Dissertação mostra como vivem os internos do Retiro dos Artistas

O Retiro dos Artistas (RA), no Rio de Janeiro, continua a abrigar muitos artistas que, por opção ou falta dela, se tornam moradores do local. E se as luzes da ribalta se apagaram do lado de fora, o RA abre as portas para que o público possa assistir seus moradores em plena atuação, apresentando seus trabalhos. Conforme afirma a psicóloga Sílvia Patricia Castro Pinto, em sua dissertação de mestrado, o asilamento no RA é uma continuidade da vida que seus usuários levavam fora. Inclusive, alguns entrevistados pela pesquisadora afirmaram que a palavra idoso não se aplica a quem nunca deixou de trabalhar. As portas também se abriram para que Sílvia pudesse descortinar o processo de envelhecimento em um local de longa permanência. A observação da rotina e a utilização da história oral, focada no depoimento de quatro moradores do local, fizeram-na entender que o RA deve servir de espelho para instituições que abrigam velhos.

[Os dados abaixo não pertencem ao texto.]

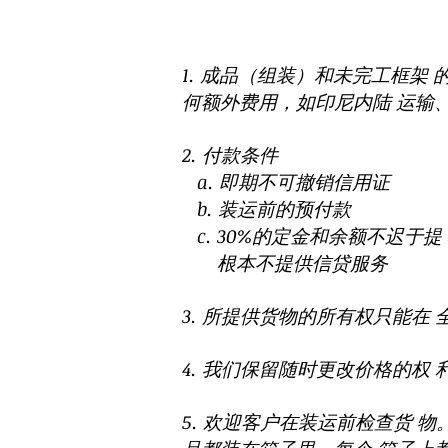
1. 成品（组装）和未完工框架
何额外费用，如印尼内陆 运输
2. 付款条件
a. 即期不可撤销信用证
b. 装运前的预付款
c. 30%的定金和余额不迟于提
根本不提供信贷服务
3. 所提供货物的所有权只能在
4. 我们保留随时更改价格的权
5. 欢迎客户在装运前检查货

O RA foi idealizado em 1914, por Leopoldo Frois, com apoio de Irineu Marinho, para abrigar profissionais do teatro. Com o tempo, o RA abarcou o pessoal do circo, que, com a decadência do gênero, acabou sofrendo com a falta de outro ofício. Muitos deles, em situação de miséria e carentes de mercado de trabalho, só encontravam abrigo no Retiro.

As palavras dos artistas mostram que a imagem da velhice está marcada pela perda da capacidade física e da beleza, com consequente perda do mercado de trabalho. Estar no mercado, como Fernanda Montenegro, é continuar jovem, na opinião dos artistas. A bela trapezista ou a estonteante vedete do teatro de revista já não aceitam ser fotografadas ou filmadas para não serem vistas como estão. “É preciso saber preservar a própria imagem”, dizem os depoentes. Por esse motivo, uma das entrevistadas rejeitou uma proposta recente para atuar em uma novela. “Imagine o que é isso para uma mulher que foi atriz e vedete de teatro de revista. Ela foi uma celebridade, viveu a ascensão e a queda dessa forma de arte”, afirma Sílvia.

Se de um lado a vaidade da mulher está na beleza, de outro, o homem se preocupa com a vitalidade. Um dos entrevistados, o palhaço Cocada, argumenta que o homem no palco é mais cobiçado e confessa que a coisa que mais sente é não ser mais um homem do palco, onde podia pular, revirar e dar cambalhota.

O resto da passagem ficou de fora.